▶ [Extrait]
Le caractère indiqué de la peine

[18]           L’outrage au tribunal constitue une infraction grave. Il s’agit d’une contestation de l’autorité judiciaire qui mine sa crédibilité et son efficacité ainsi que celles de l’administration de la justice. C’est une infraction encore plus grave lorsque, comme en l’espèce, les actes illicites sont motivés par la cupidité et qu’en plus de contester l’autorité judiciaire, ils constituent des violations de la loi, à savoir la Loi sur les marques de commerce et la Loi sur le droit d’auteur.

 

[19]           La peine infligée dans des circonstances comme celles de la présente espèce doit être telle qu’elle puisse dissuader le contrevenant de récidiver et dissuader également quiconque serait tenté de commettre le même type d’infractions.

 

[20]           L’appelant ne nous a pas convaincus que la peine n’est manifestement pas indiquée.

 

[21]           Pour ces motifs, je rejetterais l’appel avec dépens.

 

« Gilles Létourneau »

j.c.a.

 

« Je suis d’accord.

 Marc Noël, j.c.a. »

 

« Je suis d’accord.

 Johanne Trudel, j.c.a. »

 

 

Traduction certifiée conforme

Semra Denise Omer

 


COUR D’APPEL FÉDÉRALE

 

AVOCATS INSCRITS AU DOSSIER

 

 

DOSSIER :                                                    A-627-08

 

(APPEL DE L’ORDONNANCE DE MONSIEUR LE JUGE BEAUDRY DE LA COUR FÉDÉRALE, EN DATE DU 26 NOVEMBRE 2008, DOSSIER NO T-1502-00)

[Entrées du jeu de données]
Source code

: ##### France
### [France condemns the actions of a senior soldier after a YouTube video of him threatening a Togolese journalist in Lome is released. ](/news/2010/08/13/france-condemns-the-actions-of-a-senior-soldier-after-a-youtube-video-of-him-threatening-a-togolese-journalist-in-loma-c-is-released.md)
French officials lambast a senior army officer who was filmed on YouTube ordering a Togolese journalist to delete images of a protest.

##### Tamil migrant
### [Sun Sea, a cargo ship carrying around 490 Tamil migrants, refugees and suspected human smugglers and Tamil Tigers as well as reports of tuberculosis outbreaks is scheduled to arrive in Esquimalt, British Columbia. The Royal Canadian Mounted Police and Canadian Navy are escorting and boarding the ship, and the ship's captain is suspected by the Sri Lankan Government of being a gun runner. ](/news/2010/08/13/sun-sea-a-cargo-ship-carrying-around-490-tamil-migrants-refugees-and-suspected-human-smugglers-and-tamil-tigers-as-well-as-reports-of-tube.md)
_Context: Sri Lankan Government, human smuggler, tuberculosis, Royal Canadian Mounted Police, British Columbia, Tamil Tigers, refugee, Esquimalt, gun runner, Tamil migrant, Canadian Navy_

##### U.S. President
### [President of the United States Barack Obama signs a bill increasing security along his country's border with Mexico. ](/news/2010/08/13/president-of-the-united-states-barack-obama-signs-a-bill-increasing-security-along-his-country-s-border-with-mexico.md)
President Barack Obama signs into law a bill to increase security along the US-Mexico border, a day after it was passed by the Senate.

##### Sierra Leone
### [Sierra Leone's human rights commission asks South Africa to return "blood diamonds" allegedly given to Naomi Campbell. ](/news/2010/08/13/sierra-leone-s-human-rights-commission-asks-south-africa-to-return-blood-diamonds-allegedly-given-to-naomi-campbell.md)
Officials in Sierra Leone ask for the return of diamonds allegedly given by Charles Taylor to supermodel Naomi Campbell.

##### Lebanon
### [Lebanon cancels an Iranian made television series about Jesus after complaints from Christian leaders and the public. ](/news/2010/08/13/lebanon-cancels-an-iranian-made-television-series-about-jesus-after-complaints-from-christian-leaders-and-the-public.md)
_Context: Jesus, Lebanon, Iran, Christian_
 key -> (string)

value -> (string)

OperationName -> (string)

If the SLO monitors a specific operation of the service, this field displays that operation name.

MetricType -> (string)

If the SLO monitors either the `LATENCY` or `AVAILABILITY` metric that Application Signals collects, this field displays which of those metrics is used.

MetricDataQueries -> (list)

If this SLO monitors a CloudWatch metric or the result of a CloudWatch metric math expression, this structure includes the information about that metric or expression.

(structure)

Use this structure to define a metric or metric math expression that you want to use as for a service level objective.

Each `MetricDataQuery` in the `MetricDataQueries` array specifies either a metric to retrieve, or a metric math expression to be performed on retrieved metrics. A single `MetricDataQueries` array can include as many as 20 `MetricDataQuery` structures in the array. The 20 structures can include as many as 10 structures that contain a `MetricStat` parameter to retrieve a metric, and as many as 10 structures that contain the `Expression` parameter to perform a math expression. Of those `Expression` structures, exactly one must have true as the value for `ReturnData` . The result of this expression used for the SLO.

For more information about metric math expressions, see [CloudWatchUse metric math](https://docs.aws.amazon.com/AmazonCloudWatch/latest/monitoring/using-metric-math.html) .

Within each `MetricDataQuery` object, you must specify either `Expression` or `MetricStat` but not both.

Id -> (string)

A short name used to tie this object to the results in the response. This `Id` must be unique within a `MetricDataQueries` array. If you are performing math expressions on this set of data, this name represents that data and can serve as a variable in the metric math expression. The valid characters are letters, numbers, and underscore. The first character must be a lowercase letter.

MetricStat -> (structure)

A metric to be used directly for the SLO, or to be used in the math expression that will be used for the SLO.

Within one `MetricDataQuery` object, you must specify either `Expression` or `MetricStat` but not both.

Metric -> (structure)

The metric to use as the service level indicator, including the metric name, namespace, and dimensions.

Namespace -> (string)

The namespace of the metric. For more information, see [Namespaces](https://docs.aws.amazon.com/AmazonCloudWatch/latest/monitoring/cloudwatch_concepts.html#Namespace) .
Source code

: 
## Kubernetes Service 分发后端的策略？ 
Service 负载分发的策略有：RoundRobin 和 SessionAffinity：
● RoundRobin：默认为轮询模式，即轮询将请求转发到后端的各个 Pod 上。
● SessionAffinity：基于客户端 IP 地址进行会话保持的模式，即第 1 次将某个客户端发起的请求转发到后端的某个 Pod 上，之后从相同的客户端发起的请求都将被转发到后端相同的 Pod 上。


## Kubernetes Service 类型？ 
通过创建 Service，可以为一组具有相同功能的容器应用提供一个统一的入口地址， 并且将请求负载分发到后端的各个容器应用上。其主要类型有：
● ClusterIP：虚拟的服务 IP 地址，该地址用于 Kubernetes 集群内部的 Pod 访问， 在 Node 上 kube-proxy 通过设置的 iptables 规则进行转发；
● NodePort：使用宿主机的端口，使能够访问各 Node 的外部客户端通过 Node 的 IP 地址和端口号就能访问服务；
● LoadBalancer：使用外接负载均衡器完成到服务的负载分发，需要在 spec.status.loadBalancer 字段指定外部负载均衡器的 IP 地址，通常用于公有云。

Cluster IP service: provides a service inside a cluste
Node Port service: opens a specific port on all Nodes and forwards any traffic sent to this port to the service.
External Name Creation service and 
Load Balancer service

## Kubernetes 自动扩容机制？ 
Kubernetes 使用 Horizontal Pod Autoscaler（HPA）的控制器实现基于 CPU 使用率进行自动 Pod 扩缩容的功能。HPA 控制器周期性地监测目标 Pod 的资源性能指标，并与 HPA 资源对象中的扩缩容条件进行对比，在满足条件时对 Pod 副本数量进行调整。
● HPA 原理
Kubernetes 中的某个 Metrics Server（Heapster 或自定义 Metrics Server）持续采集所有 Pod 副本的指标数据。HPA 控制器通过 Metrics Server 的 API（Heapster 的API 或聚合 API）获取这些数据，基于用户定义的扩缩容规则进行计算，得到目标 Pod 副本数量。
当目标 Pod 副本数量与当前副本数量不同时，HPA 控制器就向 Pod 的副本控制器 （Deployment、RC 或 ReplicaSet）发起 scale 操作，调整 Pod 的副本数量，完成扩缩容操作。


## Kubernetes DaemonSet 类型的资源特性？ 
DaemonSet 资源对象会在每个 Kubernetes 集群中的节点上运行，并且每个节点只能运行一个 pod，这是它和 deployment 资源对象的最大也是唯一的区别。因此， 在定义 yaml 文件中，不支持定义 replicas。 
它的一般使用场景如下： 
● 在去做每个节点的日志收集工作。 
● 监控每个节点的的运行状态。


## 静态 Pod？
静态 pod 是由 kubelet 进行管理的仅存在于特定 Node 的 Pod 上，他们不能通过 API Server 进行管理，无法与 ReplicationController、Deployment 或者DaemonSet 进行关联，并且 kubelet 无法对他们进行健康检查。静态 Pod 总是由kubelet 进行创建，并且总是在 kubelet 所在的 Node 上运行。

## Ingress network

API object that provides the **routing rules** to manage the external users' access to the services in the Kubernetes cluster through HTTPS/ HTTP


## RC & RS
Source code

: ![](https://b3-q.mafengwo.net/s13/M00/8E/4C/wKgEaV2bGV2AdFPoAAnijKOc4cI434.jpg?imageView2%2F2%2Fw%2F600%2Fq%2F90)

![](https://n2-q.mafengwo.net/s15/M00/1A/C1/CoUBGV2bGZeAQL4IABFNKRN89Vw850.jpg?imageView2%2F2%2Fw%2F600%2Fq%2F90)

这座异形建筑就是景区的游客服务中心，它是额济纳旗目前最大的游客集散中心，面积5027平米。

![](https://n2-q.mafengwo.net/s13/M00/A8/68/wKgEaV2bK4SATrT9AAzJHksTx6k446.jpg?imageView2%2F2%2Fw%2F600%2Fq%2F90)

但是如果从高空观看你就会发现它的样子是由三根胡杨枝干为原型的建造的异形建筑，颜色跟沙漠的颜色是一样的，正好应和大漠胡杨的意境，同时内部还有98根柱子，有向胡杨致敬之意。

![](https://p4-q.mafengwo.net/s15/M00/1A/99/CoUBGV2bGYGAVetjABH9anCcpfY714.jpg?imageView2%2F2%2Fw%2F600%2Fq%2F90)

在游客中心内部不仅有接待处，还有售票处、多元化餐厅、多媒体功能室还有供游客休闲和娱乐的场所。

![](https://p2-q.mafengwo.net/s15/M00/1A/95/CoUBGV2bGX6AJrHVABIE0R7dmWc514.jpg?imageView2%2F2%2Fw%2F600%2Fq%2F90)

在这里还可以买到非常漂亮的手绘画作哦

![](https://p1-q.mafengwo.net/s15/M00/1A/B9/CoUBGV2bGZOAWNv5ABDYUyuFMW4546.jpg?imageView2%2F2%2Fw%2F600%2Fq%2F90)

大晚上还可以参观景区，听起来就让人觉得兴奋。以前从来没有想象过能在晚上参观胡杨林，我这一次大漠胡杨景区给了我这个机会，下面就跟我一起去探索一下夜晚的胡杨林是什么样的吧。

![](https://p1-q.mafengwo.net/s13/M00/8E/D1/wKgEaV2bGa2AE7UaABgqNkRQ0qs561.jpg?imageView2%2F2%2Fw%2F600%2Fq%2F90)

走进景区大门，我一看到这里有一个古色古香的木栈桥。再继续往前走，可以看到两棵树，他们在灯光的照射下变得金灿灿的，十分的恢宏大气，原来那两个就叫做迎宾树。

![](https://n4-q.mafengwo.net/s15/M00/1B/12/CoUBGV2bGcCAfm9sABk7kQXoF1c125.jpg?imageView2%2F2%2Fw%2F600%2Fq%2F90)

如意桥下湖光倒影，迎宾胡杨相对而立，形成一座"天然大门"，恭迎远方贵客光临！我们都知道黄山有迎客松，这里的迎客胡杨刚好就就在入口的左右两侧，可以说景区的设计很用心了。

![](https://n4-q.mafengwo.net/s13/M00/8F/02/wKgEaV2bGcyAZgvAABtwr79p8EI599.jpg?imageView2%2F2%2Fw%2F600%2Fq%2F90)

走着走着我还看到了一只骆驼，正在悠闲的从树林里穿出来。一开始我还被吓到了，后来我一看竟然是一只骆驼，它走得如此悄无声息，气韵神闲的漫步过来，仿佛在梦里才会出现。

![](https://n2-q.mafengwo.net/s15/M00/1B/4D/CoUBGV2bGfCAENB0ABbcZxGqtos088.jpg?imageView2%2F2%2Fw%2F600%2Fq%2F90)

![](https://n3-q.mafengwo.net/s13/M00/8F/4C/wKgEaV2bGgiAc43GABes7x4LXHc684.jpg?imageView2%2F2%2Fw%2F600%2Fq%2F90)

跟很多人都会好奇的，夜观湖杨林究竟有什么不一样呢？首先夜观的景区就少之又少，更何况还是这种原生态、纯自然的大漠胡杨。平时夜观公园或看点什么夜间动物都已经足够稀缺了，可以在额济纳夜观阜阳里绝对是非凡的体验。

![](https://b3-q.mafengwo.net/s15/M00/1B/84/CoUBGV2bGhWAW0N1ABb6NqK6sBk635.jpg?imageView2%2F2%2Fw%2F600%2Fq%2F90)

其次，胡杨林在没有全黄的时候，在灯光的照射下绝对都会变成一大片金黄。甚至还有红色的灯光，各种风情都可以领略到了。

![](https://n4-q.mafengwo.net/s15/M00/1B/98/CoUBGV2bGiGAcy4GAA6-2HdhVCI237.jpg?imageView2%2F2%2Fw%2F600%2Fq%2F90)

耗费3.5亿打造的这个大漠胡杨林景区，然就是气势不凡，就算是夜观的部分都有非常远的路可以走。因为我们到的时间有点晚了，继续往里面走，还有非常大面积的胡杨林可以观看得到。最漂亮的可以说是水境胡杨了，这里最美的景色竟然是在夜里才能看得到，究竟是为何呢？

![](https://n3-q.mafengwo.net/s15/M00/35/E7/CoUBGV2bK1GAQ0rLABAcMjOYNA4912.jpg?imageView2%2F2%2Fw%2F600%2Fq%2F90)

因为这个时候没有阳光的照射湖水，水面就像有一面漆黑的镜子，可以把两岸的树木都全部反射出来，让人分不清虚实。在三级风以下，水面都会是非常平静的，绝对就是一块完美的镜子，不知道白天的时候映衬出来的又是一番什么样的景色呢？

▶ [Travail à réaliser]
(a) D'après l'extrait de l'arrêt, quelles lois les actes illicites ont-ils violées en plus de contester l'autorité judiciaire ?
(b) Pour chacun des énoncés suivants, indiquez s'il concorde avec l'extrait de l'arrêt, en citant les mots qui tranchent : (i) l'outrage au tribunal y est qualifié d'infraction grave ; (ii) l'appel est accueilli avec dépens ; (iii) la peine doit pouvoir dissuader d'autres personnes de commettre le même type d'infractions.
(c) Prolongez l'extrait de l'arrêt au-delà de sa dernière ligne.

▶ [Résultats par tâche]
(a) La Loi sur les marques de commerce et la Loi sur le droit d’auteur.

(b)
(i) Oui : « L’outrage au tribunal constitue une infraction grave. »
(ii) Non : « je rejetterais l’appel avec dépens »
(iii) Oui : « dissuader également quiconque serait tenté de commettre le même type d’infractions »

(c)
INTITULÉ :                                                   9038-3746 QUÉBEC INC., 9014-5731

                                                                        QUÉBEC INC., ADAM CERRELLI,

                                                                        CARMELO CERRELLI c. MICROSOFT

                                                                        CORPORATION

 

LIEU DE L’AUDIENCE :                             Montréal (Québec)

 

DATE DE L’AUDIENCE :                           Le 7 juin 2010

 

MOTIFS DU JUGEMENT :                        LE JUGE LÉTOURNEAU

 

Y ONT SOUSCRIT :                                     LE JUGE NOËL

                                                                        LA JUGE TRUDEL

 

DATE DES MOTIFS :                                  Le 10 juin 2010

 

 

COMPARUTIONS :

 

Andreas Stegmann

 

POUR LES APPELANTS

 

François Guay

 

POUR L’INTIMÉE

 

 

AVOCATS INSCRITS AU DOSSIER :

 

Anréas Stegman

Avocat

Montréal (Québec)

 

POUR LES APPELANTS

 

Smart & Biggar

Montréal (Québec)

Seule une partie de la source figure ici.